In the Summer of 1861
Some places inspire stories, which is what this is. Just a story.
In the summer of 1861, Elijah Wilkes was a young man when he signed up in the 29th Regiment Militia to fight in the Confederate Army. The victory of Generals Beauregard and Johnson at Manassas had encouraged the youth of the south, and inflamed the rhetoric of its politicians, and like many others caught up in the war fever Wilkes enlisted. And like many others he really had only the vaguest idea of what he was fighting for. It was going to be a brief but grand adventure.
Until the Battle of Ball’s Bluff in October of that same year.
Elijah was advancing through a wooded area when all hell broke loose. Grapeshot and bullets were flying like gnats on a hot summer’s day. Elijah saw a buckboard get hit dead on by a cannon ball, killing the horse and driver, and shattering the wooden side planks. As he ran from the violence he saw a scene unfold before him that haunted him the rest of his life.
Two young soldiers, both probably not even old enough to enlist legally, had come across each other and for a moment that hung in time, stopped. That neither had ever shot at a man before was obvious by their confusion as to what to do next. In any other context the two boys would have been playing marbles, Annie Over, or Graces – but today both were armed with Enfield 1853s. In unison, like a ballet, they both raised their rifles, vaguely aimed, closed their eyes, and fired. And both hit their targets. The .58 caliber Minie ball of Billy Yank tore through Johnny Reb’s jaw splitting it in half, and severing his spinal cord in its progression. Johnny Reb was dead, with shocked eyes open wide, before he collapsed to the ground like a rag doll.
Johnny’s Minie ball had torn through Billy Yank’s chest, breaking ribs, puncturing his lungs, and pulverizing his right ventricle and severing the inferior vena cava. Billy fell backwards and tried to sit up, spitting blood almost as fast as it was pouring from his chest. Elijah surrendered to his own humanity and went to the Union soldier, cradling him in his arms as the boy gasped for air, wept, and called for his mother, all while his eyes pleaded with Elijah for an intervention, the gift of life, that Elijah could not gift. He died in Elijah’s arms, soaking his uniform with his blood, gasping like a fish out of water for breath.
Gradually Elijah realized that someone else was standing in front of him. His eyes caught the brogans and realized that they belonged to a Union soldier. They traveled up the light blue trousers, past the dark wool coat, to the man’s face. He was probably in his forties and his eyes were filled with a deep sadness.

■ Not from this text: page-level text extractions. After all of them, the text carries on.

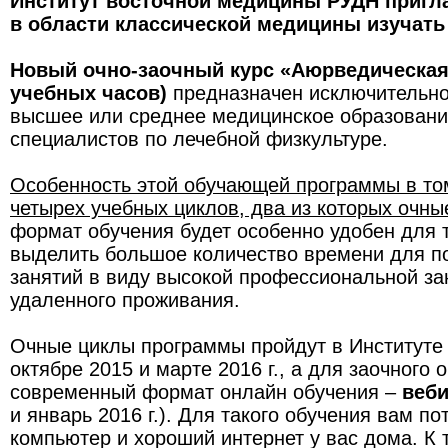
Институт восточной медицины РУДН пригл
в области классической медицины изучать
Новый очно-заочный курс «Аюрведическая
учебных часов)
предназначен исключительно 
высшее или среднее медицинское образование
специалистов по лечебной физкультуре.
Особенность этой обучающей программы в том,
четырех учебных циклов, два из которых очны
формат обучения будет особенно удобен для т
выделить большое количество времени для п
занятий в виду высокой профессиональной за
удаленного проживания.
Очные циклы программы пройдут в Институте
октябре 2015 и марте 2016 г., а для заочного
современный формат онлайн обучения –
веб
и январь 2016 г.). Для такого обучения вам п
компьютер и хороший интернет у вас дома. К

“First time you’ve seen someone die, lad?” the man asked in an Irish brogue.
“Yes, sir,” Elijah stammered. “Are you…?”
“Going to kill you, lad? No. Not today. Today enough children have died.” The stranger paused, “We should bury them, for their mother’s sakes. Did you know either of these lads?”
“No, sir.”
The Irishman went over to the remains of the buckboard, found an artillery shovel among the debris, and broke off a plank. He returned with both and tossed the shovel to Elijah, “You dig, I’ll carve out an epitaph. Dig deep and wide enough for two bodies.” After he finished his carving the Irishman tied two pieces of planking together to form a crude cross, which he planted at the head of the grave Elijah was digging. Then he went through the two boys’ pockets. From Billy Yank he recovered a bag of marbles; from Johnny Reb a tintype photograph and an unfinished letter, “Dear Momma, they are feedin me rigt well and I ain’t seen no battlin yet. I got a fotogrph done for you that I plane to send with this here letter…”
The Irishman handed them both to Elijah, and in silence they gently lowered both bodies into the grave – Johnny Reb and Billy Yank. Elijah looked at the inscription the Irishman had carved. It read: Gen 4:8*. After a brief prayer they left and went back to find their respective armies.
Elijah would see more violence, more death, and more terrible things over the next four years. Appomattox on that April 9th in 1865 was almost a blessing. Elijah made his way back home to the farmland that his family had owned, with only $20 of Confederate money, his saddle, gun, and horse. Slowly he felled the timber, and built himself a home, married and raised a family. He never spoke of the War.
Many an evening he would spend on the porch off the upper balcony, sipping sassafras tea, or on colder nights some bourbon, just watching the road and holding a bag of marbles, a worn tattered letter, and a tarnished tintype photograph. What people didn’t know was that he was watching a never ending parade of men and boys in tattered blue and gray uniforms, wraithlike in their appearance, slowing walking past the house as if in a pilgrimage.
Years after his passing, a hundred and fifty years after that terrible war, the house still stands. Itself becoming like a ghost of its former self. And there are some who say, if you watch with great diligence you can see Elijah sitting on the upper balcony, and see the spectacle of the specters.
Genesis 4:8 “…and it came to pass, when they were in the field, that Cain rose up against Abel his brother, and slew him.”